Today, June 6, 2023, I was pondering what had happened in that amazing D-Day manuever. While contemplating the immense necessity—and success— of that offensive initiative, an old poem came to mind. . . The Second Coming. Irish poet W. B. Yeats composed it in 1919, when the terrible World War I had just been ended; World War II was just a distant nightmare that nobody could imagine as the World War I was just concluding.
Yeats’ poem prompted me to compose a 21-century rumination, using his verses as a framework for my view of what is happening in our world of 2023.
Burning and burning the Ukraine in fire
The Destroyer will not hear our world cry;
Things blow apart; the attacker will not stop,
As more warfare destroys European peace.
The fire-rimmed flame is lit, and everywhere
The ceremony of orthodoxy’s misused;
The Rus lack all decency, while dissidents
Fill putin prisons.
Surely some deliverance is at hand:
Some long-remembered June 6th command.
A Kievan D-day Plan! Dare we hazard
Such a Hope as Euro Nato
To oppose the slings and arrows of putinian ire!

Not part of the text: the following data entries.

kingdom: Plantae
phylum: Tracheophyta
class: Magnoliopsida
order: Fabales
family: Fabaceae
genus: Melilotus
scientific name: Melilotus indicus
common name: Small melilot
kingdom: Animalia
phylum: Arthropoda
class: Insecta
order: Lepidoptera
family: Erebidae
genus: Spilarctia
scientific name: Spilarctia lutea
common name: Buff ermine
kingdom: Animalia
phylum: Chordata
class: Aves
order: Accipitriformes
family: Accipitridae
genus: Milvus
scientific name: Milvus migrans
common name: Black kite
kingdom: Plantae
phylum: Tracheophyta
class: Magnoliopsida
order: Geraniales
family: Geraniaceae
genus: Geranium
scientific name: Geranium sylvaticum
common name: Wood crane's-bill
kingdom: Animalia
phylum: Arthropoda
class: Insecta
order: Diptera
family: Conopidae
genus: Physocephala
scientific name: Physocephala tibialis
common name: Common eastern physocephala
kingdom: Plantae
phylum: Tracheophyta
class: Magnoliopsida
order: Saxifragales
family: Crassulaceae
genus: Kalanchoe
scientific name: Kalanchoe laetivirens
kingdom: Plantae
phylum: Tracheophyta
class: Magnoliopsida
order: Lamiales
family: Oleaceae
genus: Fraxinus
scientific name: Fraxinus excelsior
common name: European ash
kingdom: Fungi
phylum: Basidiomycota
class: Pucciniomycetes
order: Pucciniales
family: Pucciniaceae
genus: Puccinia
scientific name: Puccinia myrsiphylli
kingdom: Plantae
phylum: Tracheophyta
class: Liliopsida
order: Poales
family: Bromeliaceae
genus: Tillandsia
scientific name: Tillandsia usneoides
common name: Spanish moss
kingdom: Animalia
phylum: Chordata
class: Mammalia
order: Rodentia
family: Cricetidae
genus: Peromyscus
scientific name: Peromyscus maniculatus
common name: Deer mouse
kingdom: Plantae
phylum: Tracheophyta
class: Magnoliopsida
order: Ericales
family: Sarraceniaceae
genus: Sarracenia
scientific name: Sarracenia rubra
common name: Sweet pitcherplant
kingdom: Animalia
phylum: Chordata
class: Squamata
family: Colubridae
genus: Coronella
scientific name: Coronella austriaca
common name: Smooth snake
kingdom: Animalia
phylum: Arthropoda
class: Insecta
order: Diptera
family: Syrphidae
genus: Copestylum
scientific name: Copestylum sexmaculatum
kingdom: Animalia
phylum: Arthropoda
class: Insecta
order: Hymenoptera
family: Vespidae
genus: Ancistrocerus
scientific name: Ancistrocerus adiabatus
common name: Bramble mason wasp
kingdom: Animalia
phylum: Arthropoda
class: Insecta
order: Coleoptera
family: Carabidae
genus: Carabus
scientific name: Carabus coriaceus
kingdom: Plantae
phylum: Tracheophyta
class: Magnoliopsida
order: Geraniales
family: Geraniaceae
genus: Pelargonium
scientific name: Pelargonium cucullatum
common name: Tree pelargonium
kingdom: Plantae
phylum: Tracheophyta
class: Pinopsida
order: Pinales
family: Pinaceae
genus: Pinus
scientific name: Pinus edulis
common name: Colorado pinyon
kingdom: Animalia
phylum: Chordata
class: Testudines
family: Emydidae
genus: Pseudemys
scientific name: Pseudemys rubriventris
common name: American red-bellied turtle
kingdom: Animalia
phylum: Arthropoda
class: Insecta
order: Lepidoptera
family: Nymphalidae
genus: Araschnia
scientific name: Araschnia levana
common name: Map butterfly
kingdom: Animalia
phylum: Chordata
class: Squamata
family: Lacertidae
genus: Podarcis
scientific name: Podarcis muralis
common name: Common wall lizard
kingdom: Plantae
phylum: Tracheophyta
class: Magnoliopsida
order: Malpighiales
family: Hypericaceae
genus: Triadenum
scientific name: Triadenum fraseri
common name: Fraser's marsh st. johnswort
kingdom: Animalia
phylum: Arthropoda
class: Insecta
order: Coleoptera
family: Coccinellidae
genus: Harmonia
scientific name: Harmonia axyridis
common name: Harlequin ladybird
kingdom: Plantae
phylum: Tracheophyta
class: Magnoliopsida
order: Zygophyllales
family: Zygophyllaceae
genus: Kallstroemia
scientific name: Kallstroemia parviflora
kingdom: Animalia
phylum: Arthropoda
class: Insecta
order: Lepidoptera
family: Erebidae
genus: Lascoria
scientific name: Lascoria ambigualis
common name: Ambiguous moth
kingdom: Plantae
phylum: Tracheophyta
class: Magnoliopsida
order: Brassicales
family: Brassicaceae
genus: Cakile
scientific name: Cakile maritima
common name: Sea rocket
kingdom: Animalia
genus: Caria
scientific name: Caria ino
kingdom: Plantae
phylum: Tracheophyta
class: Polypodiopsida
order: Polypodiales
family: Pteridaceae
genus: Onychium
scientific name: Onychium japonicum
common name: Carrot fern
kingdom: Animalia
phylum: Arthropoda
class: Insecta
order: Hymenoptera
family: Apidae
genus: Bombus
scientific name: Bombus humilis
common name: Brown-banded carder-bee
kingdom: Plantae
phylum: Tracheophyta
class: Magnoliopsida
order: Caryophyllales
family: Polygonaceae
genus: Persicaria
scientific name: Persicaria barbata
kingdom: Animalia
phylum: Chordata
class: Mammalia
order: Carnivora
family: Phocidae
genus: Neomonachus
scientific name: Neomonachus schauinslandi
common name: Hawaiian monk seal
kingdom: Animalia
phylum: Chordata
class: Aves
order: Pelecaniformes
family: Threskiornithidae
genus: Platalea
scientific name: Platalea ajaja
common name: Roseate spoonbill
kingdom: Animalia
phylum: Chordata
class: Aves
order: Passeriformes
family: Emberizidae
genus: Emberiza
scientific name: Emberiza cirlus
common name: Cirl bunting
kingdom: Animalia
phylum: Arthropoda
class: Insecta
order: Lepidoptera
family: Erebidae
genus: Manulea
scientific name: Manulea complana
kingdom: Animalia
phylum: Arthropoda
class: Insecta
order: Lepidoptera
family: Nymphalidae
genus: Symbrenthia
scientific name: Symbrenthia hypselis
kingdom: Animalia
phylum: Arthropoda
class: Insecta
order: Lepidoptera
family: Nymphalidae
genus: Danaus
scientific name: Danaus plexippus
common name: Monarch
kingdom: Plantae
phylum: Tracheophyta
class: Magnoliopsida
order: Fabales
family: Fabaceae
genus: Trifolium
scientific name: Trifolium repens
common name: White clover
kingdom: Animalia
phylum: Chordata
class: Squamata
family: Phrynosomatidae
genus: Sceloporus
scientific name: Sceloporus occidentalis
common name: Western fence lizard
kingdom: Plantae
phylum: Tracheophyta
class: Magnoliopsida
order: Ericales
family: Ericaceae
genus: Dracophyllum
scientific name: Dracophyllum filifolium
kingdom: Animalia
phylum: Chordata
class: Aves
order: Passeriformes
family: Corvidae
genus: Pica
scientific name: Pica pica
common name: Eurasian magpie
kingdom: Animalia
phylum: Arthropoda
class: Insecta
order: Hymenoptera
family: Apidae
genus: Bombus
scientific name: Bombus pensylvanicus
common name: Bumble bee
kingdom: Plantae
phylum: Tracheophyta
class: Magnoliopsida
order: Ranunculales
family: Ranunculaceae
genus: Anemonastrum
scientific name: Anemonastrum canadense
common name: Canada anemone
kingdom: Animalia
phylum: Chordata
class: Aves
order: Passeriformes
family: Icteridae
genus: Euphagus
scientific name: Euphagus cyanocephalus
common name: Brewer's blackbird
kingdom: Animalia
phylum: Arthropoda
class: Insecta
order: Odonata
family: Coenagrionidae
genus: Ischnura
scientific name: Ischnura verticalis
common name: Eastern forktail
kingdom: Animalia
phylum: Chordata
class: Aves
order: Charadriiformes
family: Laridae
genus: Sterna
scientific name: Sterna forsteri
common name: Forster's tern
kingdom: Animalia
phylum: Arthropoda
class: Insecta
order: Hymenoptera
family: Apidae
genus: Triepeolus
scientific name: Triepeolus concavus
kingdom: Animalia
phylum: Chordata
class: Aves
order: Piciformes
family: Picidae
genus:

A shape with czarist body but stalinist head,
with gaze as blank and pitiless as snow
imposing gulag gloom on Ukrainian bloom
casting shadows of misplaced third reich doom.
The darkness barks again; so now we fear
that a century of Euro sleep
is vexed to nightmare by a Goggish bear,
and what rough beast, its hour come at last,
slouches down from Moscow to make Europe torn?